Having heard learned Standing Counsel and Sri Upadhya for the Gaon Sabha what appears is that the benefit of Section 122-B (4F) was acknowledged in favour of the respondent nos. 4 and 5 only under an order of the Sub-Divisional Officer dated 17.6.1995. This order can be termed to be administrative in nature if it does not adjudicate any dispute or controversy and is founded on the basis of possession which is not disputed by the State. It is in these circumstances that the apex court in the case of Manore (supra) observed that filing of a suit was not necessary.

However, in the present case, it appears that the petitioner is claiming rights which is in the nature of a cotenancy on the ground that he was also in possession alongwith his brothers. This becomes a disputed question of fact which has to be established by leading evidence, and in the circumstances, this could not have been done by the method of a restoration application. However, the petitioner has a right to establish his possession by way of filing a suit.

Learned Commissioner while reversing the order of the Sub-Divisional Officer has made observations on the merits of the claim of the petitioner which can adversely affect him in the event the petitioner files a suit. This is because the said revision has been filed by the respondents under Section 333 of U.P. Z.A. & L.R. Act, 1950 and any finding made by the Commissioner shall become binding on a subordinate authority if a suit is tried by the Sub-Divisional Officer or by any such court of competent jurisdiction. In the circumstances, the Additional Commissioner fell in error by proceeding to record findings on merits when he had refused to accept the explanation for delay given by the petitioner in moving the restoration application. To that extent, Sri Rajiv Kumar Mishra is correct in his submission that the learned Commissioner has exceeded in his jurisdiction.

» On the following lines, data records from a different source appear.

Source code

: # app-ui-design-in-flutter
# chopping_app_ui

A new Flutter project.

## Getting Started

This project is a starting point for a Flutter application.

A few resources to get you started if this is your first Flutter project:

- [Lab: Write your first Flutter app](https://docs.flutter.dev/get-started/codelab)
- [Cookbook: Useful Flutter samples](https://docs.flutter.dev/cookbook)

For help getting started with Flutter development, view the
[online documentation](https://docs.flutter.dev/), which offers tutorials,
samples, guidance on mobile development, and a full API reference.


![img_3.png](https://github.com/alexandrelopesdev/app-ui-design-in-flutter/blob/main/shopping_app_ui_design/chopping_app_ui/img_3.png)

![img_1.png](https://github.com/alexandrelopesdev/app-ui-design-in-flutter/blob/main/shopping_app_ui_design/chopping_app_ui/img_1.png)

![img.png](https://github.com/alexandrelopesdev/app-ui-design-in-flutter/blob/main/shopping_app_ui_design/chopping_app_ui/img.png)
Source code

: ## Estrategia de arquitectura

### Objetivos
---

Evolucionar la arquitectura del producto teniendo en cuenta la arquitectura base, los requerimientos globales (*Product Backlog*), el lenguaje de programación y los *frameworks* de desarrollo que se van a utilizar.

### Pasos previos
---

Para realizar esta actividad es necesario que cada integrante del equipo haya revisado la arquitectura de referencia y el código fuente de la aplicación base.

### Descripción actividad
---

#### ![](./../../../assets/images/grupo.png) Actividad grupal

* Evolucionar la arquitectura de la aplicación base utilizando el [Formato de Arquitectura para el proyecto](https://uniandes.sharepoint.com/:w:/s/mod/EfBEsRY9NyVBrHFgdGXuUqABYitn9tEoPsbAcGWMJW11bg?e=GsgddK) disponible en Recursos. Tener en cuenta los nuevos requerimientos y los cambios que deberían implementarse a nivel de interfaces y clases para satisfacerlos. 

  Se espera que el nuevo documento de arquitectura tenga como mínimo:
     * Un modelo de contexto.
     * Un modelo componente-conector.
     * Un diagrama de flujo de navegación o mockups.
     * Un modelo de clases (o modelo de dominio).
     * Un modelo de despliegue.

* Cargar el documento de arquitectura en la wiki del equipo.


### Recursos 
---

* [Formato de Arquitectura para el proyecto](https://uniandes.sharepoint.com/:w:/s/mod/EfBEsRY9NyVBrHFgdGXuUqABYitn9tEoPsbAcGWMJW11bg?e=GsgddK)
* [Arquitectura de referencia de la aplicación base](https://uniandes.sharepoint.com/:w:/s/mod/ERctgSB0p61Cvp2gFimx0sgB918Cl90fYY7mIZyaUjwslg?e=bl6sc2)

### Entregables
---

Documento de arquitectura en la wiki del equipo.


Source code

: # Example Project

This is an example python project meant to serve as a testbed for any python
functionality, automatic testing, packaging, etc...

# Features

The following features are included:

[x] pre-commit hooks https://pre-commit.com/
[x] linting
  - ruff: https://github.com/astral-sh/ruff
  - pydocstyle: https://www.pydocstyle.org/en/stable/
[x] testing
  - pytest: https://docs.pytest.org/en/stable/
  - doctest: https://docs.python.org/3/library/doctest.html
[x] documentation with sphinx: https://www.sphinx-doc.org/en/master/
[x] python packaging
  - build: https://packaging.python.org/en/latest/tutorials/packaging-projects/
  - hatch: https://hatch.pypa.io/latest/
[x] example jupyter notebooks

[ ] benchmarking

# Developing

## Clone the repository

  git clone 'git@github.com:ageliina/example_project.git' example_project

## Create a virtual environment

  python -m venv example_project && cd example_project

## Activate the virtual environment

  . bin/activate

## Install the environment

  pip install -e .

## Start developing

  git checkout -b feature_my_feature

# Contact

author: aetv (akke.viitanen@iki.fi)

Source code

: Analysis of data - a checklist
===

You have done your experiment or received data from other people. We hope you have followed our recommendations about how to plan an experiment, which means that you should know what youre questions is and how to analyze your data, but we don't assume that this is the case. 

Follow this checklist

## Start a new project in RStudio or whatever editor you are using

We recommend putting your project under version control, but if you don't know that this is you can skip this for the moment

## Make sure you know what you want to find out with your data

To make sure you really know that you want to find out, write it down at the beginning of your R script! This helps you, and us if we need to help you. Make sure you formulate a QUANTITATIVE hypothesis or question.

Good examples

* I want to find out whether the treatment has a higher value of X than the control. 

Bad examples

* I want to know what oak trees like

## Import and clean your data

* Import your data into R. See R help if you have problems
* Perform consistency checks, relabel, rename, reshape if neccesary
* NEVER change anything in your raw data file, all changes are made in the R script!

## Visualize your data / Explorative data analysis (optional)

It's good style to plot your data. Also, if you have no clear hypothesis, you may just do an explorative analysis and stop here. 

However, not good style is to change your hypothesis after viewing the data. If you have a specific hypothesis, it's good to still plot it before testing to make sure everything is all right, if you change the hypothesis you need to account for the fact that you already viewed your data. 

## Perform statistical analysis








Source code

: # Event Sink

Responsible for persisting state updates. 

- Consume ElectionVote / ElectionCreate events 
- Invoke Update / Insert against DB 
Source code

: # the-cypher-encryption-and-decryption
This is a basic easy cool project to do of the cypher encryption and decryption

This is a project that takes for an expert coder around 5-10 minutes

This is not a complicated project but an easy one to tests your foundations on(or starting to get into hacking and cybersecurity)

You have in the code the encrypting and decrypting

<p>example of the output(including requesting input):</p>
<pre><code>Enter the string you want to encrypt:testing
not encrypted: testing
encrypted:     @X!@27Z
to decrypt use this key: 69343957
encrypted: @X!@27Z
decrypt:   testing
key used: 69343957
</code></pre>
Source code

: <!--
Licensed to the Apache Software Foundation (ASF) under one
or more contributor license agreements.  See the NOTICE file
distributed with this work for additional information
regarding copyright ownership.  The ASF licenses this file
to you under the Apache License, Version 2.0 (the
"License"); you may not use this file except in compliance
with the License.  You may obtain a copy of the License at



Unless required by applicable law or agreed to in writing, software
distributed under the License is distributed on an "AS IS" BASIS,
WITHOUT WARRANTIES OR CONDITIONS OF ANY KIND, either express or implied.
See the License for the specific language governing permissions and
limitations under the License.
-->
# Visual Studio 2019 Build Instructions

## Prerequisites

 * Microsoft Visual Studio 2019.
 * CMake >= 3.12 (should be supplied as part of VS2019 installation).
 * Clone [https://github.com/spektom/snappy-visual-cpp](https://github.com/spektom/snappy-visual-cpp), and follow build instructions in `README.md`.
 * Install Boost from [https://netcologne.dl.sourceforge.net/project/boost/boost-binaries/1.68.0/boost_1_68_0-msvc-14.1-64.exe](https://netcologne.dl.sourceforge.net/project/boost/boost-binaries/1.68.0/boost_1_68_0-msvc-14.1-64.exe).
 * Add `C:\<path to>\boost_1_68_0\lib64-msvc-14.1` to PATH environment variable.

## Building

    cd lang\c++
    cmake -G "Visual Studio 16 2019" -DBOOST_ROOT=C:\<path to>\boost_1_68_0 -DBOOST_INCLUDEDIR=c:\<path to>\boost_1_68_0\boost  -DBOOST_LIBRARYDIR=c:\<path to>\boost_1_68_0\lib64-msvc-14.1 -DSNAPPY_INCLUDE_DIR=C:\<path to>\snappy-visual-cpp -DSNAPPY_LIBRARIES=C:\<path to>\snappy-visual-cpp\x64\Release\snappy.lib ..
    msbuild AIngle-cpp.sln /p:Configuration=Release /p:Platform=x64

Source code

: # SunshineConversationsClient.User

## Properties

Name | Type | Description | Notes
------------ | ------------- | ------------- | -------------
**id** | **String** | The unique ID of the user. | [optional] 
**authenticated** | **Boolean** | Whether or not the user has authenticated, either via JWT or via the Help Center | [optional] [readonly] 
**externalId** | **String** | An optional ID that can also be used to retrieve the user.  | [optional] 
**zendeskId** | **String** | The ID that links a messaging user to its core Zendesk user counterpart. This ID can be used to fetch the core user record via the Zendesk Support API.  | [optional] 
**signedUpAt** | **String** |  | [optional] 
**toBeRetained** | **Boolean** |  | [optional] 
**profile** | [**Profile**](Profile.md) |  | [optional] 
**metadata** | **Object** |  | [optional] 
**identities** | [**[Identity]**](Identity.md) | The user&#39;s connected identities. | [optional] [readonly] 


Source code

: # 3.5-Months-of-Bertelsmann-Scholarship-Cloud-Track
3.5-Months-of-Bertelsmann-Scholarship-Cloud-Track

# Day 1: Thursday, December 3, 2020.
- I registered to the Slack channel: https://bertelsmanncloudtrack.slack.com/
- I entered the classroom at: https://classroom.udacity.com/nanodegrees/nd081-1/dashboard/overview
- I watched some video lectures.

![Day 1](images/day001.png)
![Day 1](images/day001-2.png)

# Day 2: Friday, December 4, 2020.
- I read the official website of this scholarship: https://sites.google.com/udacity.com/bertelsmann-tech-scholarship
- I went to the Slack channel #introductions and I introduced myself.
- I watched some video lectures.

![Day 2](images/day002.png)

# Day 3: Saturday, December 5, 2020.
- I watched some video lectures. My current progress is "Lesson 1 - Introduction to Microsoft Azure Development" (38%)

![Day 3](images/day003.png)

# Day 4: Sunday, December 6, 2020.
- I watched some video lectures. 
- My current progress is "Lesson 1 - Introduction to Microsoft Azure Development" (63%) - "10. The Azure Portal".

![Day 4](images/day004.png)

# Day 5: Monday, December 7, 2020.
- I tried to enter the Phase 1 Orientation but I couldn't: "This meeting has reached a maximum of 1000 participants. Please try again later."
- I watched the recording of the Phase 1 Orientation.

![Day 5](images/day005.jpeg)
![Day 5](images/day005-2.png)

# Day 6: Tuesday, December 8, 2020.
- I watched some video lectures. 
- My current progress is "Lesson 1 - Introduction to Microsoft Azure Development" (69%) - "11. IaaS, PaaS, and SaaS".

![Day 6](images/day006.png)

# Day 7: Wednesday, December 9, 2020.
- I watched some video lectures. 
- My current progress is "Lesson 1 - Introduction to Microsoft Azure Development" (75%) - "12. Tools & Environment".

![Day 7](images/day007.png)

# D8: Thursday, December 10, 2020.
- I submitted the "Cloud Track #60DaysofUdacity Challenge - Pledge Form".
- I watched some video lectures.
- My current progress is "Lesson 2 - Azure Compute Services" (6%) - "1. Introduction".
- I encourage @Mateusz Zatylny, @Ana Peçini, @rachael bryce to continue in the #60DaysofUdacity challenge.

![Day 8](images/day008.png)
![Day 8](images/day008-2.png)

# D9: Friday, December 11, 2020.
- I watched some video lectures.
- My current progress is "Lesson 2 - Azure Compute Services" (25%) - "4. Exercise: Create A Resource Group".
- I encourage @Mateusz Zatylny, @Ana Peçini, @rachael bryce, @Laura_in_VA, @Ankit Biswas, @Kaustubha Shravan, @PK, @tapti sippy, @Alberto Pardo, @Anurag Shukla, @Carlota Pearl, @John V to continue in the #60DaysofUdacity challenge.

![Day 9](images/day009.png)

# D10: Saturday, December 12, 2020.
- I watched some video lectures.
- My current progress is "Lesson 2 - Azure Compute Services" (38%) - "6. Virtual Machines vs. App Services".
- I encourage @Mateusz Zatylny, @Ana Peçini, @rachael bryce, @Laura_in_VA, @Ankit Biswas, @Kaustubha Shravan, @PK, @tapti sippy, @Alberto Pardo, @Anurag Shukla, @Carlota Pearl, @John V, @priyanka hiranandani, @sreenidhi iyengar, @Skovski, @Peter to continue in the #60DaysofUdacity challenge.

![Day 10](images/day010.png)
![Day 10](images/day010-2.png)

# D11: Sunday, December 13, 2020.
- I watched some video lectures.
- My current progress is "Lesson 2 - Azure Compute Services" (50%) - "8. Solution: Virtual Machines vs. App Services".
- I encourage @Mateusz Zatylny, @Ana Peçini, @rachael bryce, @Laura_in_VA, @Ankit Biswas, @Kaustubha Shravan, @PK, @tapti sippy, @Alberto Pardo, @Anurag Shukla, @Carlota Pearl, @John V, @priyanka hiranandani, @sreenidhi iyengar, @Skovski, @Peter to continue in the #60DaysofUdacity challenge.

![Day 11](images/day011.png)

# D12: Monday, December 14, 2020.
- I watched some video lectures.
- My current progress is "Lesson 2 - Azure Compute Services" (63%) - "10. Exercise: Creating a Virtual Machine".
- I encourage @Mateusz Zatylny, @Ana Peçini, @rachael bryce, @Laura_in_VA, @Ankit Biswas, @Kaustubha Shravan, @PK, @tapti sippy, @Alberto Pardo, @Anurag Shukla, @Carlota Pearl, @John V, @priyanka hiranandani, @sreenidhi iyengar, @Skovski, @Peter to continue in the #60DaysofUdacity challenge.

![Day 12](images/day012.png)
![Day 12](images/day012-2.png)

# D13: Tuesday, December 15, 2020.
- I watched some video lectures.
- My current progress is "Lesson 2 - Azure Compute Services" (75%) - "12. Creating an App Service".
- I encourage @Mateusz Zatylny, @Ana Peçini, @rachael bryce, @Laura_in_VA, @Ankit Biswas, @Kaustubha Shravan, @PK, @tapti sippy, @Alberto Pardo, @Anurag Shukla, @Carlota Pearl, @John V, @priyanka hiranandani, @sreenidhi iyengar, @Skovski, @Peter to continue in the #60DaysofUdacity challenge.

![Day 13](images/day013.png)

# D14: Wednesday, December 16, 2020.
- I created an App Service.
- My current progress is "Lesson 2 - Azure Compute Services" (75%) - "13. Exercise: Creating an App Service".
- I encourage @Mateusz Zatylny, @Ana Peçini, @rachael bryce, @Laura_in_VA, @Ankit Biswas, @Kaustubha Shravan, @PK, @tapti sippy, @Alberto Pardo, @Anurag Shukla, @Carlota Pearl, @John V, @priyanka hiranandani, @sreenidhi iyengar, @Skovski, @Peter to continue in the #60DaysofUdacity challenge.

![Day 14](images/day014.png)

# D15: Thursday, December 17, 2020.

Sri S.C. Verma, learned counsel for the respondent has been unable to dispute the aforesaid proposition to the aforesaid extent and therefore this writ petition is partly allowed setting aside the order dated 11.9.2013 in so far as it seeks to declare the rights of the petitioner as against the claim of the respondent nos. 4 and 5.

The petitioner shall now be at liberty to file a suit and seek his declaration against the respondent nos. 4 and 5, if he is able to establish his possession alongwith them.